I'm glad not having a friendship group works so well for you. I'm sorry for those that have been unlucky enough to have had such a negative experience that they've opted out.

GrimDamnFanjo · 08/03/2019 00:53

As someone married to a wonderful and loving older man with kids I felt sick on behalf of A.
I think that it will depend on how much she values your friendship in the light of your gossip as to whether this can be repaired at all.
Apologise, in person if you can and sincerely. That way you will at least know you did all you can to make amends.

AlexaAmbidextra · 08/03/2019 01:00

I’m trying to work out if MariaNovella was the one who got the migraine or the one who threw up round the corner.

DistanceCall · 08/03/2019 01:00

One parent admitted that the family had not been invited to a gathering at a school friend's house because the husband had found it weird to have to talk to someone old enough to be his dad.

Wow. Just wow.

I would think long and hard about the people who choose to be friends with, and what that says about you.

And you should apologise. Abjectly. Not that I think this woman will ever speak to you again - and rightly so - but it's the least you can do.

Rumbletum2 · 08/03/2019 01:10

She’s funny, charismatic and able to castigate people into throwing up?

Point her in the direction of Mumsnet - she sounds awesome!! 😲😁

StoppinBy · 08/03/2019 01:17

Looks like she gave you all the smackdown you deserved and for the most part in a very reasonable way, you describe her as a lovely person with lovely children, so clearly when she is around you all act friendly and really like her but behind her back she now knows how you all have no problem bagging her out

  • someone actually admitted to leaving her out because of the age of her partner - SMH! What a terrible thing to do and to tell everyone is even worse as it shows that the person isn't even ashamed of her actions.

You should all give her a big apology and a bunch of flowers.

SleepingStandingUp · 08/03/2019 01:18

I still can't get over the guy in the initial post who didn't invite the couple because he couldn't get over talking to someone his dad's age. What a sheltered life he must have had to never talk to any one older than he

ourkidmolly · 08/03/2019 01:33

Don't think much of the eavesdropper mate. Why didn't she chip in at the time? I'd just forget about it and move on. You've apologised. Not sure why this woman would pick on a child in the discussion either.

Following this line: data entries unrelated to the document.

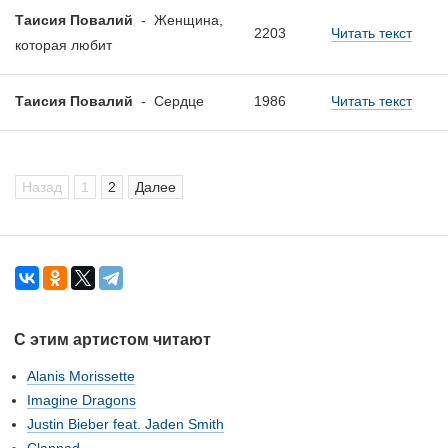
Таисия Повалий
-
Женщина,
2203
Читать текст
которая любит
Таисия Повалий
-
Сердце
1986
Читать текст
Назад
1
2
Далее
С этим артистом читают
Alanis Morissette
Imagine Dragons
Justin Bieber feat. Jaden Smith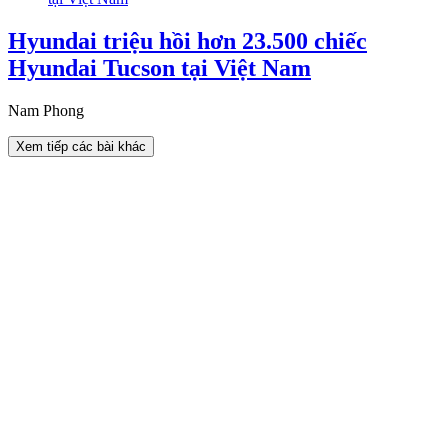
Hyundai triệu hồi hơn 23.500 chiếc
Hyundai Tucson tại Việt Nam
Nam Phong
Xem tiếp các bài khác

BrendasUmbrella · 08/03/2019 01:44

Your friend/ex friend must be very charismatic if she can reduce grown women to vomiting and migraines Shock

I don't know if she is that wonderful though - picking on a teenager to get back at her mother for gossiping seems more spiteful than gossiping. As his gdc's are older than his dc's with her it is a large gap, and in reality most people would comment on it.

dreaming174 · 08/03/2019 02:02

Apologise ASAP. I saw a conversation written about me. I confronted the 2 people involved. They never apologised. We have never spoken since because they didn't. If they had, we'd be friends again.

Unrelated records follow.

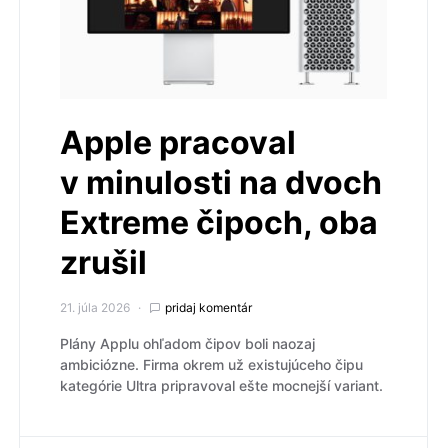
Apple pracoval
v minulosti na dvoch
Extreme čipoch, oba
zrušil
21. júla 2026
pridaj komentár
Plány Applu ohľadom čipov boli naozaj
ambiciózne. Firma okrem už existujúceho čipu
kategórie Ultra pripravoval ešte mocnejší variant.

todayiwin · 08/03/2019 02:18

"It is highly unusual in this group to have this much of an age gap"

SO WHAT THOU? Have you not heard of diversity and inclusion?????

Womaninred · 08/03/2019 02:45

So agree with everyone you should apologise to A profusely.

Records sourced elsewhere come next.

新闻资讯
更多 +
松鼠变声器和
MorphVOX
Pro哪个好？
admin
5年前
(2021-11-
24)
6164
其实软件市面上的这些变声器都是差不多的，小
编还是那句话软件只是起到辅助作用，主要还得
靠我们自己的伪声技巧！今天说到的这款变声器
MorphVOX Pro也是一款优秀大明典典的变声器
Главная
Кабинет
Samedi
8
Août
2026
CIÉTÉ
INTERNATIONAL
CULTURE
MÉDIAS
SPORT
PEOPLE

but I also hope you apologise to your child and her children. You should be telling your child how this is a lesson in how not to behave and how you can sit and join in mindless bitching or you can walk away from it and be the better person - and you made wrong choice.

this group - who you say was first time on a night out - are not friends. Youve become friendly through your children and when in social setting with wine it’s clear that bitching has been allowed to take place with NO ONE challenging but you all joining in a herd mentality. That’s pitiful and I’m shocked no one said this isn’t ok or walked.

Woman A you actually describe as being a lovely woman and yet you bitch and denigrate her purely because she has fallen in love and has a relationship with someone who is older than her.
No wonder she tongue lashed you. She sounds awesome.

Happy international women’s day. A day when we celebrate being women and being equal with men in society and in the economy.

A day when we should remember to lift all women up not drag them down.